▸ Consigne 1
Modifiez les entrées depuis leur début jusqu'à la ligne qui contient « Verbreiterung der P-Welle, am », incluse : redonnez seulement ces lignes en remplaçant « P-Welle » par « P-Zacke », sans toucher au reste.

▸ Texte à lire

Par ailleurs, si chaque « action s’inclut dans un environnement qui en devient le substrat fertile »[5] : il s’agit, non pas de transposer mais de créer de nouvelles expérimentations, in situ.
En premier lieu, se demander « pourquoi » se lancer dans ce type de démarche, sortir du schéma tautologique (mettre en place la participation pour faire participer les publics) et appréhender le processus participatif non pas comme une fin en soi, mais comme un moyen.
Un moyen d’émancipation, d’empowerment (comme le nomme Le Cube Garges), un endroit d’apprentissage permettant la résolution de problématiques communes, comme à AADN où la directrice défend l’idée que « le collectif permet des solutions plus justes, qui font consensus ».
Reste à réaffirmer la valeur de ces espaces de coopération, qui ne sont « pas valorisés dans une économie basée sur la productivité. Les tutelles voient que cela fonctionne mais nous avons du mal à le quantifier : il faudrait calculer le BNB (bonheur national brut) plutôt que le PIB ! » lance la directrice d’AADN. Et pourquoi pas ?
Rédaction Julie Haméon
[1] Pour reprendre une formule proposée dans Faire culture, De pères à pairs, sous la direction de Pierre Brini et Emmanuel Vergès, Presses universitaires de Grenoble, 2021, p18
[2] Joëlle Zask, La participation bien comprise, Esprit, 2020/7-8, p119 (ici)

▸ Extraits du jeu de données
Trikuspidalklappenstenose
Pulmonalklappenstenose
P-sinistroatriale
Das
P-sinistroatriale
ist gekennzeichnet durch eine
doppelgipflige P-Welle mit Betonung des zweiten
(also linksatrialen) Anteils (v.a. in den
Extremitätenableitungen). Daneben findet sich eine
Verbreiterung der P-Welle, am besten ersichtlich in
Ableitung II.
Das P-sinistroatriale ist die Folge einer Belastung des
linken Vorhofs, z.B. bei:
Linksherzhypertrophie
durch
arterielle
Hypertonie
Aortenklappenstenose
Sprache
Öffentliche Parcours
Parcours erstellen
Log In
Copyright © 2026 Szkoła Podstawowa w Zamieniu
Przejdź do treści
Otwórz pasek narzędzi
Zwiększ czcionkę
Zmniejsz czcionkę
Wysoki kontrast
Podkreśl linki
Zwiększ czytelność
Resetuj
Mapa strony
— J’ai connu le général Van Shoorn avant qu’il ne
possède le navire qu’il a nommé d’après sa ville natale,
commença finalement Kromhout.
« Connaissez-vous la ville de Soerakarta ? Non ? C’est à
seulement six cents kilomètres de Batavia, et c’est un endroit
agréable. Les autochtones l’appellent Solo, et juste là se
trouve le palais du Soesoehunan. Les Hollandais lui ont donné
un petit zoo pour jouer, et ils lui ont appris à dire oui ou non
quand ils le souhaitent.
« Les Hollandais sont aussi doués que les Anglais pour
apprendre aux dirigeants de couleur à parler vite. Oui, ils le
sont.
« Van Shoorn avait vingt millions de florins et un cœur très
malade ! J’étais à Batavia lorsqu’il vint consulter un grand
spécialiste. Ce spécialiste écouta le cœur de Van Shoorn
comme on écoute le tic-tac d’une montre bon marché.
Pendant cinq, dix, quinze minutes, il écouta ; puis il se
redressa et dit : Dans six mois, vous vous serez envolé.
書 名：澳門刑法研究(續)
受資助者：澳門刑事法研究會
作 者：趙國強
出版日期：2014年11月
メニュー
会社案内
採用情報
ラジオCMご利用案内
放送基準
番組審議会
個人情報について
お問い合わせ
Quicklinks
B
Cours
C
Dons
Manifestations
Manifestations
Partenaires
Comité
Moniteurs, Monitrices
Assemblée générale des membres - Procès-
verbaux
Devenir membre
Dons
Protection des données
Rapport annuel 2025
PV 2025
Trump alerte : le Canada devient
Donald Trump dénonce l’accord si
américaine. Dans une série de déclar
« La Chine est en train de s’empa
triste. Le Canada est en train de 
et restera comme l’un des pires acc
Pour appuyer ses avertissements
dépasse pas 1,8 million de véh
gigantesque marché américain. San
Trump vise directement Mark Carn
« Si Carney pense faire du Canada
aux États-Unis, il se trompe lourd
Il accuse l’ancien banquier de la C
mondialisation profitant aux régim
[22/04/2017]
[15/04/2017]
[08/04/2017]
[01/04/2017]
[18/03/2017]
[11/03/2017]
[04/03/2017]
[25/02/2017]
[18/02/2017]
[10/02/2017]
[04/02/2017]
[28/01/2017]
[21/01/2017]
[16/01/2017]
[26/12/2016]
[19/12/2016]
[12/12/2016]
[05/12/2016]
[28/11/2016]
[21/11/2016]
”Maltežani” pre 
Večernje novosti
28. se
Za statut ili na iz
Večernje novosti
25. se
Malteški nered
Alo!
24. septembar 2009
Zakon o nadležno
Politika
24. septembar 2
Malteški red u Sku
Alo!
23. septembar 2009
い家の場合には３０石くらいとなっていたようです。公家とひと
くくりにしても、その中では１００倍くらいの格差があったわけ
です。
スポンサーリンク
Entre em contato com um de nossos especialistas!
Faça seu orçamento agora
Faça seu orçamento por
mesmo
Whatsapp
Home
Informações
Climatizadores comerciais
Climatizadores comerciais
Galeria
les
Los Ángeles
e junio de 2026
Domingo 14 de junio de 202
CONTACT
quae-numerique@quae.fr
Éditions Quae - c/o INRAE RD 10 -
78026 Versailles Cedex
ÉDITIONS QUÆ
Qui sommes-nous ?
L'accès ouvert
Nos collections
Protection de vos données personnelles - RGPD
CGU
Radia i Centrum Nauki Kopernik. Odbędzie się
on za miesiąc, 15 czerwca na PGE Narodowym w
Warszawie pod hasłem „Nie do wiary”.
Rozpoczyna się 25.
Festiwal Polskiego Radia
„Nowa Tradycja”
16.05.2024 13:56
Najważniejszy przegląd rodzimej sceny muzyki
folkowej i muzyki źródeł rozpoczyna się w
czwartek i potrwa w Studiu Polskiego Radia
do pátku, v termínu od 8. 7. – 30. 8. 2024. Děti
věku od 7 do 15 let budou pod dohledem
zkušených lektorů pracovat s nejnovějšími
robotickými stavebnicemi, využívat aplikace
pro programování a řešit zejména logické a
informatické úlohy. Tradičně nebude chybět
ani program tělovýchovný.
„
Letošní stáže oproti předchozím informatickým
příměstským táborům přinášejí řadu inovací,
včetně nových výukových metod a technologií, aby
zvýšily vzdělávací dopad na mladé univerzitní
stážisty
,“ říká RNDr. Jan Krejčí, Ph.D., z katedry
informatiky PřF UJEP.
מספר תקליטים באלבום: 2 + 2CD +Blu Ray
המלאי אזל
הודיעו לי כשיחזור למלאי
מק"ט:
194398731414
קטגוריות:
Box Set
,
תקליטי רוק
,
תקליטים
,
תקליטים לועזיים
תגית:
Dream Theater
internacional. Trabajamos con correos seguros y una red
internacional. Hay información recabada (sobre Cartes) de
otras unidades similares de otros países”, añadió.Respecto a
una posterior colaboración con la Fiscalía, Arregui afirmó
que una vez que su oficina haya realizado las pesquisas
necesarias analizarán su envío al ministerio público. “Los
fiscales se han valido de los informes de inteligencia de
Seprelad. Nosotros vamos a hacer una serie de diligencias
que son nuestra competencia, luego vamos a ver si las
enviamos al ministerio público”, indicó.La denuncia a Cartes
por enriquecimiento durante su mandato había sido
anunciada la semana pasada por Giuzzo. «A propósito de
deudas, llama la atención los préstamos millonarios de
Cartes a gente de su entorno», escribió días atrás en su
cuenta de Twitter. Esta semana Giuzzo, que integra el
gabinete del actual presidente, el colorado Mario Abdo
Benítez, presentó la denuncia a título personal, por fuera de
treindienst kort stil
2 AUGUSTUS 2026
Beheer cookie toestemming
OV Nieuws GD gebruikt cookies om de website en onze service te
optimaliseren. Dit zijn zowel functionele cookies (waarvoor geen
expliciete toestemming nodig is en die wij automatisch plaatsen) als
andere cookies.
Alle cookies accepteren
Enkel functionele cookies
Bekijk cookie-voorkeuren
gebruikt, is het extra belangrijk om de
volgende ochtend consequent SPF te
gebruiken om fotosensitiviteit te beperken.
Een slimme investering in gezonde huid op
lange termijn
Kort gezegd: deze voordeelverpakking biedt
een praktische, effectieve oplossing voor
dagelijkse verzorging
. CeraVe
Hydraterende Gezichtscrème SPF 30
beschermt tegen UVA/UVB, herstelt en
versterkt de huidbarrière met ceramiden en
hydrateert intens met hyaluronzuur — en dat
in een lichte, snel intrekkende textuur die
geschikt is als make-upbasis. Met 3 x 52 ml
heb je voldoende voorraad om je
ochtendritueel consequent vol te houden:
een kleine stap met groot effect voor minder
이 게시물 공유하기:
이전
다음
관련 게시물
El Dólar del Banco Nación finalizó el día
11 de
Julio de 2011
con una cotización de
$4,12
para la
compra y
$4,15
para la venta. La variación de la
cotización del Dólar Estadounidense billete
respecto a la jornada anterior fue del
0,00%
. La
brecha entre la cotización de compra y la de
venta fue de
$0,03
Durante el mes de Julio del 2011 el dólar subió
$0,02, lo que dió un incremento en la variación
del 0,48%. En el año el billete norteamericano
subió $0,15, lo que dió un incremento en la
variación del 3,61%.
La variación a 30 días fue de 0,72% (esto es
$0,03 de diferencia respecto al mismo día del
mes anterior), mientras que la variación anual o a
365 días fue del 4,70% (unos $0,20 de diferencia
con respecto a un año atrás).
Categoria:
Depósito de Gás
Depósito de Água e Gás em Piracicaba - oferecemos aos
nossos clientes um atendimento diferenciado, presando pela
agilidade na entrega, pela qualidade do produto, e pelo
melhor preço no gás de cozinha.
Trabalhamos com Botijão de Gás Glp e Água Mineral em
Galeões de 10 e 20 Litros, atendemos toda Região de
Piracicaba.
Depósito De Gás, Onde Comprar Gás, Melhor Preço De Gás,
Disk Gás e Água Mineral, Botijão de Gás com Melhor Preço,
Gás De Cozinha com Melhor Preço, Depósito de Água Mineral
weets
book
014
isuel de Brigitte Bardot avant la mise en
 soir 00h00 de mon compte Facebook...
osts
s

▸ Consigne 2
Recopiez en entier et à l'identique le texte sur la démarche participative.

▸ Votre réponse 1
Trikuspidalklappenstenose
Pulmonalklappenstenose
P-sinistroatriale
Das
P-sinistroatriale
ist gekennzeichnet durch eine
doppelgipflige P-Zacke mit Betonung des zweiten
(also linksatrialen) Anteils (v.a. in den
Extremitätenableitungen). Daneben findet sich eine
Verbreiterung der P-Zacke, am besten ersichtlich in

▸ Votre réponse 2
Par ailleurs, si chaque « action s’inclut dans un environnement qui en devient le substrat fertile »[5] : il s’agit, non pas de transposer mais de créer de nouvelles expérimentations, in situ.
En premier lieu, se demander « pourquoi » se lancer dans ce type de démarche, sortir du schéma tautologique (mettre en place la participation pour faire participer les publics) et appréhender le processus participatif non pas comme une fin en soi, mais comme un moyen.
Un moyen d’émancipation, d’empowerment (comme le nomme Le Cube Garges), un endroit d’apprentissage permettant la résolution de problématiques communes, comme à AADN où la directrice défend l’idée que « le collectif permet des solutions plus justes, qui font consensus ».
Reste à réaffirmer la valeur de ces espaces de coopération, qui ne sont « pas valorisés dans une économie basée sur la productivité. Les tutelles voient que cela fonctionne mais nous avons du mal à le quantifier : il faudrait calculer le BNB (bonheur national brut) plutôt que le PIB ! » lance la directrice d’AADN. Et pourquoi pas ?
Rédaction Julie Haméon
[1] Pour reprendre une formule proposée dans Faire culture, De pères à pairs, sous la direction de Pierre Brini et Emmanuel Vergès, Presses universitaires de Grenoble, 2021, p18
[2] Joëlle Zask, La participation bien comprise, Esprit, 2020/7-8, p119 (ici)